Only by reclaiming control over our own credit and currency can we break the cycle of financial predation and build a more peaceful, self-determining world order.
https://alor.org/Storage/Library/Douglas%20CH%20-%20The%20Causes%20of%20War.htm.
https://alor.org/Storage/navigation/Library1.htm
https://www.youtube.com/watch?v=WiHkI4z0A5s
https://www.youtube.com/watch?v=676UBQpBePc
https://www.thefocalpoints.com/p/visiting-berlin-before-the-coming
C. H. Douglas:
"It may be asked, with reason, why the provision of a National Dividend, even if effective in removing the prime motive for aggressive war on the part of Great Britain, would so affect the motives of other nations as to prevent them from making war upon us. I think the answer to this is twofold. In the first place, I believe it to be, while the present financial system persists, merely sentimental to suppose that a weak nation, particularly if it be also a rich nation, is a factor making for peace. Quite the contrary. It is as sensible to say that bank would never be robbed if it has paper walls. International bankers are, almost to a man, strong advocates of national disarmament, but their bank clerks, alone among civilian employees in this country, are armed with revolvers, and the strength of bank premises compares with that of modern fortresses. Strength, unaccompanied by a motive for aggression, is a factor making for peace.

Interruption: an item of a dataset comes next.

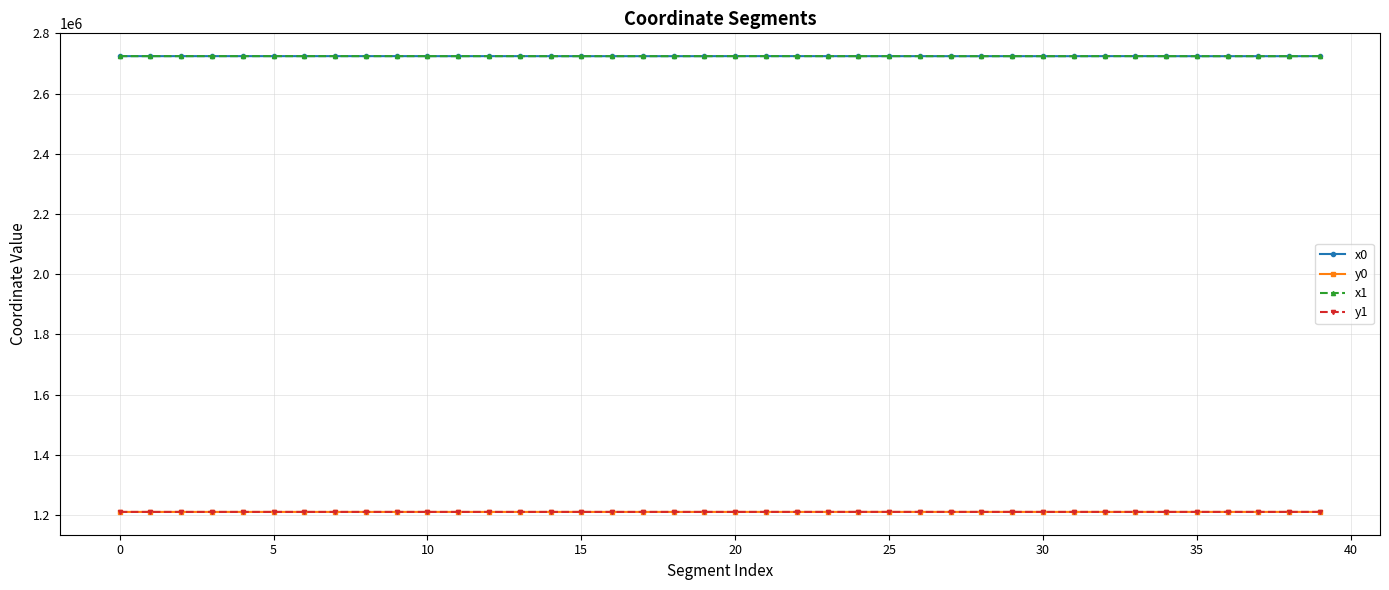

What is the minimum value shown in the chart?

1210472.2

A radical modification of the existing financial system will make it possible to build up a strong and united nation free from economic dissension, which would by its strength, offer a powerful deterrent to aggressive war. And, secondly, the spectacle of a contented and prosperous Britain, willing to trade, but not forced by unemployment to fight for trade, would provide an irresistible object-lesson in genuine progress and would be imitated everywhere.

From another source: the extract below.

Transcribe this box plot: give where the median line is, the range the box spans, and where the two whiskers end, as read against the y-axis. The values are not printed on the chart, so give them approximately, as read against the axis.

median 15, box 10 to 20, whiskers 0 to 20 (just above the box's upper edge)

Why should these modifications not be made? For an answer to that question I must refer you to the Bank of England, which is all-powerful in these matters. Mr. Montague Norman, the Governor of the Bank of England, which is a private company, described the relations of the Bank of England and the Treasury as those of Tweedledum and Tweedledee.
It is not suggested that bankers have a wish to precipitate war. Far from it. Bankers dislike war only less than they dislike any change in the financial system with which, almost alone amongst other sections of the community, they appear to be completely satisfied."